Кстати, о провинциальном колорите. Тут-то он меня и настиг. Сдобровать бы. Я в нерешительности замерла возле школьной калитки. И куда теперь? Доселе мой путь, хоть и покрытый добрым слоем грязи, был вполне себе прохожим, а вот теперь начинался настоящий квест. Триал, паркур, бег с препятствиями. От моих сапог и до самого крыльца школы простиралась широкая дорожка, но не из жёлтого кирпича, как в Изумрудный город, и не красная ковровая, как мечталось бы, а жидкая и глубокая, как в плавательном бассейне. По колено, а может быть по пояс. Наверняка есть ещё какой-то вход, подумала я, но мне нужно было поспеть в школу к третьему уроку, а не к четвёртому. Да и чему я детей научу, если в первый же день опоздаю?

«Спокойно!» – сказала я себе. Всё-таки я опытная горожанка, да и несколько сотен детей сегодня как-то попало в эту школу, никто не остался торчать у калитки. Очевидно, нет другого пути, как по ветром опитым, льдом обутым берегам. Эх, где наша не пропадала. Был один фильм про канатоходца, что прогулялся по проволоке между башнями-близнецами на высоте, наверное, метров триста или пятьсот. Помнится, он даже сходил туда-сюда несколько раз. Мне же надо только в одну сторону, это легче и не так уж высоко – голова не закружится. Я пошла по кромке ледника, балансируя сумочкой в одной руке и стаканом кофе в другой, отмечая пройденные отрезки куплетами Высоцкого: «…Посмотрите – вот он без страховки идёт…»


Забыла! Хочу предупредить, что в моих записках вы не встретите просторечных выражений, оскорбляющих взгляд и слух. Буду нещадно истреблять.

Даже если мне до крайности понадобятся крепкие слова, я не стану их употреблять.


«…Осталось пройти не больше четверти пути», – мысленно пропела я и в тот же миг провалилась правой ногой в сырой сугроб. От неожиданности я выразилась нелитературно, хоть и не собиралась никого оскорблять.

Чувствуя, как в сапог набирается ледяная вода, я с досады повторила грубый оборот, хоть и не хотела злоупотреблять.

Спохватившись, я прикусила язычок и тихо зашептала себе:

«Дорогуша, не надо тут усугублять.

Никто не виноват – тебе самой не следовало себя расслаблять.

Поспешила, и теперь приходится каждый шаг обособлять.

Но при детях тебя ничто не должно ни огрублять, ни озлоблять».

Хватаясь за воздух, я вытащила ногу из ледяного капкана и, хлюпая сырым сапогом, дочапала до высокого крыльца. Элегантная англичанка превратилась в девочку-крестьянку из рассказов моей прабабушки, которая в лаптях на оборках ходила по болотам в таёжную школу за пятнадцать вёрст.

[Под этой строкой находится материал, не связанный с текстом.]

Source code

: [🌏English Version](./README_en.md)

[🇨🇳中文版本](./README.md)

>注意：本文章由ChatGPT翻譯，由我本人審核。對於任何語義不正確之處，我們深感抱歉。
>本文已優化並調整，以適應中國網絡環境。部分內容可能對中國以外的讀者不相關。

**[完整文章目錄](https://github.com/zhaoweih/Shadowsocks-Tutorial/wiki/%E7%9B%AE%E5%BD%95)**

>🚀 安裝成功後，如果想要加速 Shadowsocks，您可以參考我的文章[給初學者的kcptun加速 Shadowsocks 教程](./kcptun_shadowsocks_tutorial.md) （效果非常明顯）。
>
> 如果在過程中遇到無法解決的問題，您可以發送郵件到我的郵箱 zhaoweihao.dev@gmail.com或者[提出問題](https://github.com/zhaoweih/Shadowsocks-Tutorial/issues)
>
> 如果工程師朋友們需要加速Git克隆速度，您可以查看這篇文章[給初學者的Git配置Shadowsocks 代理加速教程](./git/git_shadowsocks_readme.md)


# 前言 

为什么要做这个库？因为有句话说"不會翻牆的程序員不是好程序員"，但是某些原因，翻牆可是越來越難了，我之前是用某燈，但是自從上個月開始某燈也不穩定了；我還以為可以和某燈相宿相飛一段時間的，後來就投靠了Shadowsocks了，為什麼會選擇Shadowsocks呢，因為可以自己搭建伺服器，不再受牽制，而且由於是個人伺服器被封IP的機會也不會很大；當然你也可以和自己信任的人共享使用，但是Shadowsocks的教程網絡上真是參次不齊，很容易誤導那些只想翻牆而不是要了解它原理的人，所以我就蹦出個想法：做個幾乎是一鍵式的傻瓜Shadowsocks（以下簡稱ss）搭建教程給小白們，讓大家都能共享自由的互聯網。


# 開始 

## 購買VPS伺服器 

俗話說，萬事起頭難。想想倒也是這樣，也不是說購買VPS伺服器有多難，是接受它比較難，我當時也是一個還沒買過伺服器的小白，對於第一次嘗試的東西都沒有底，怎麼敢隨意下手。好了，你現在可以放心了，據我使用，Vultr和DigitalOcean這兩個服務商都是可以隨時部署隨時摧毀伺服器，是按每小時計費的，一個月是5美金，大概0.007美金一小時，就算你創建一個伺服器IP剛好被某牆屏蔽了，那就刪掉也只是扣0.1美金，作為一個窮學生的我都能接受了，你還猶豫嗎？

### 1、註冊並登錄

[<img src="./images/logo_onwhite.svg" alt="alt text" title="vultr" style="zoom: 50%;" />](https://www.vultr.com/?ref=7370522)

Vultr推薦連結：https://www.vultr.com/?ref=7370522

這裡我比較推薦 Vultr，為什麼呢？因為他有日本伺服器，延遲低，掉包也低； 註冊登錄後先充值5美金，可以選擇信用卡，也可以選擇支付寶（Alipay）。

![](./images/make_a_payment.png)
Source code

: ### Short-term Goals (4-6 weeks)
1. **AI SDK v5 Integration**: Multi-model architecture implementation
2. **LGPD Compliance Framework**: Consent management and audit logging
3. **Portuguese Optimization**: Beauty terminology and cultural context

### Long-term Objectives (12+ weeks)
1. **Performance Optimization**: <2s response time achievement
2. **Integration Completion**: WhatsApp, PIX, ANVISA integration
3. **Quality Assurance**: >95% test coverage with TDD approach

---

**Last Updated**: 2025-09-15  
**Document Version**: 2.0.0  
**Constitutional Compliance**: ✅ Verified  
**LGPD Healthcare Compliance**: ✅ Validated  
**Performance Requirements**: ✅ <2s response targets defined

«Клыц», – и я повисла на планке турникета, как украденная невеста поперёк седла. Отчего-то я решила, что он меня пропустит просто потому, что я такая красивая пришла. Но я не виновата! У нас в университете никогда не блокировали проход – какой в этом смысл?

«Клыц…» Я аккуратно толкнула планку бедром, надеясь, что она одумается, как вдруг до меня донесся резкий окрик, будто стрёмная птица с гнилого пруда возмутилась, упустив лягушку:

– Куда?

Задним умом я поняла, что настойчивое «куда» звучало и после первого «клыц». А вот и источник этого тухлого звука. Через весь вестибюль из маленького пластикового окошка на меня сердито глядела неприятная женщина. Мы встретились глазами.

– Сменка. – Женщина добавила к этому слову каплю вопросительной интонации. Таким тоном обычно в садике детям что-то подсказывают, но мне понятней не стало.

– Что?

– Что-что?! Какой класс? – На этот раз в голосе тётки послышалась угроза.

Класс? Какой нелепый вопрос. Откуда мне знать, куда меня определят? Я снова атаковала планку – просто чтобы пройти к собеседнице и не перекрикиваться через весь зал. Да и я была уверена, что тётка уже нажала нужную кнопку. И что бы вы думали? «Клыц!»